Problemas e tarefas:
**a.** Responda, com base no texto sobre Nuno Canavez, às perguntas seguintes:
(i) Em que ano foi fundada a Livraria Académica?
(ii) Que idade tinha Nuno Canavez quando começou a trabalhar como marçano?
(iii) Em que rua fundou ele a Livraria Lusa?
**b.** Cite, tal como consta no texto sobre Nuno Canavez, o trecho que começa nas palavras "Longe vão os" e termina em "tem dessa altura?".
**c.** Escreva o que vem a seguir no texto sobre Nuno Canavez, continuando-o a partir da última frase apresentada.

Texto fornecido:
Longe vão os tempos em que o menino, nascido em Vale do Juncal (Mirandela), chegava à cidade para trabalhar como marçano na Livraria Académica, fundada em 1912 por Joaquim Guedes da Silva. Tinha 13 anos e Nuno Canavez mal sonhava que um dia aquele espaço seria seu.

Que cidade encontrou quando cá chegou?
Era uma cidade pouco limpa e, portanto, esquecida no meio disto tudo. Naquele tempo, as pessoas responsáveis não dedicavam à cidade aquele carinho a que ela tinha direito. Considero a cidade muito bonita, embora muita gente ache que o granito a desfigura, mas é, até certo ponto, imponente. Gosto muito da cidade.

Que recordações tem dessa altura?
Muito poucas. Arranjei emprego aqui, como marçano, e, à noite, estudava na Escola Comercial Oliveira Martins (Rua do Sol). Tenho impressão que, talvez, houvesse mais contato com os amigos. Vivia-se mais em companhia das amizades que se iam criando.

Desfia memórias, sempre com a Livraria Académica como epicentro. Ali permaneceu até "fazer a tropa". Voltou, para, mais tarde, tentar a sorte numa outra livraria. "Houve um cliente que tinha uma biblioteca muito grande e que estava a pensar, com certeza, que qualquer diria morrer e achou por bem vendê-la", recorda Nuno Canavez. "Montou uma livraria e abordou-me. Era sempre melhorar um pouco a vida", acrescenta.

É, então, que funda a Livraria Lusa, na Rua de Cedofeita. Ali permaneceu apenas quatro anos. E explica porquê: "Na realidade, esse meu sócio só olhava para o capital. Enquanto a mim me seduz imenso a compra, ele era a venda. Achei que assim não íamos a lado nenhum".

Precursor na criação de catálogos e exposições temáticas

Famosos ficaram os catálogos que foi criando, ainda na Livraria Lusa, mas, sobretudo, na "Académica", para onde voltou e se tornou, primeiro, sócio e, depois, proprietário, após a morte do seu fundador, Joaquim Guedes da Silva.

Dados fornecidos:
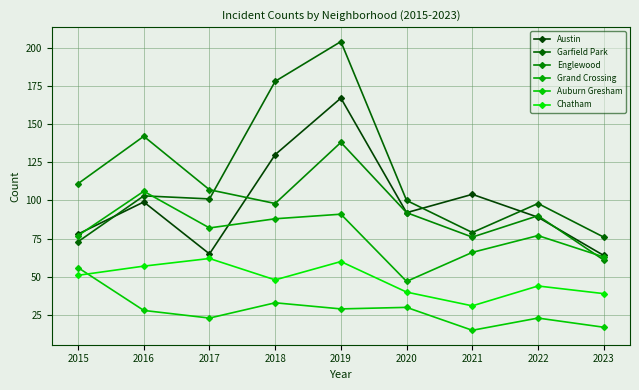

Read the Chatham value at 2022, to the nearest 10.

40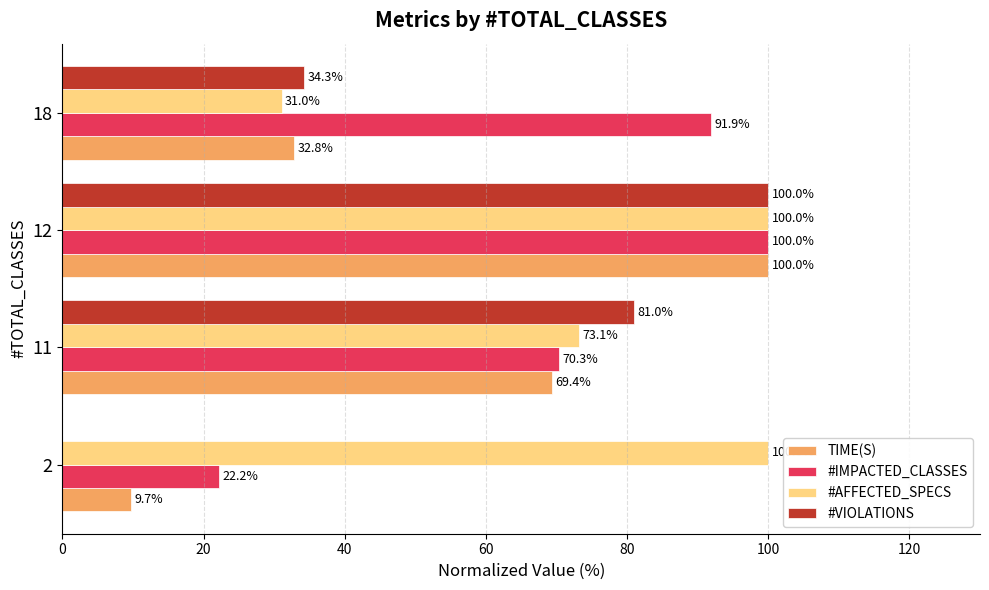

Where is #AFFECTED_SPECS nearest to the value 65?

11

Respostas por ordem:
**a.**
(i) Em 1912.
(ii) Tinha 13 anos.
(iii) Na Rua de Cedofeita.

**b.**
Longe vão os tempos em que o menino, nascido em Vale do Juncal (Mirandela), chegava à cidade para trabalhar como marçano na Livraria Académica, fundada em 1912 por Joaquim Guedes da Silva. Tinha 13 anos e Nuno Canavez mal sonhava que um dia aquele espaço seria seu.

Que cidade encontrou quando cá chegou?
Era uma cidade pouco limpa e, portanto, esquecida no meio disto tudo. Naquele tempo, as pessoas responsáveis não dedicavam à cidade aquele carinho a que ela tinha direito. Considero a cidade muito bonita, embora muita gente ache que o granito a desfigura, mas é, até certo ponto, imponente. Gosto muito da cidade.

Que recordações tem dessa altura?

**c.**
Foi a primeira livraria a publicar catálogos, que se tornaram bastante conhecidos.
Ainda lá (na Livraria Lusa) fiz uns catálogos, com um duplicador. Uma coisa manual, mas que resultava porque não havia mais ninguém que os fizesse. Já cá, convenci o sr. Guedes da Silva a comprar uma máquina elétrica para fazer catálogos com uma certa periodicidade. Resultou e de que maneira. Era fácil vender metade do catálogo no espaço de um mês e meio. Livros selecionados, entre raros e primeiras edições. Isso deu origem a que intensificasse a produção de catálogos. Fui, de facto, o primeiro a lançar catálogos no Porto.

Para além disso fazia também exposições temáticas…
Isso era para atrair mais gente à livraria. Tinha muito material sobre os mais variados assuntos. Resultou, durante uns anos. Aparecia muita gente, mas, como tudo, acabou por morrer com o tempo.

Nessa altura, no Porto, havia também muitas tertúlias. Fazem falta?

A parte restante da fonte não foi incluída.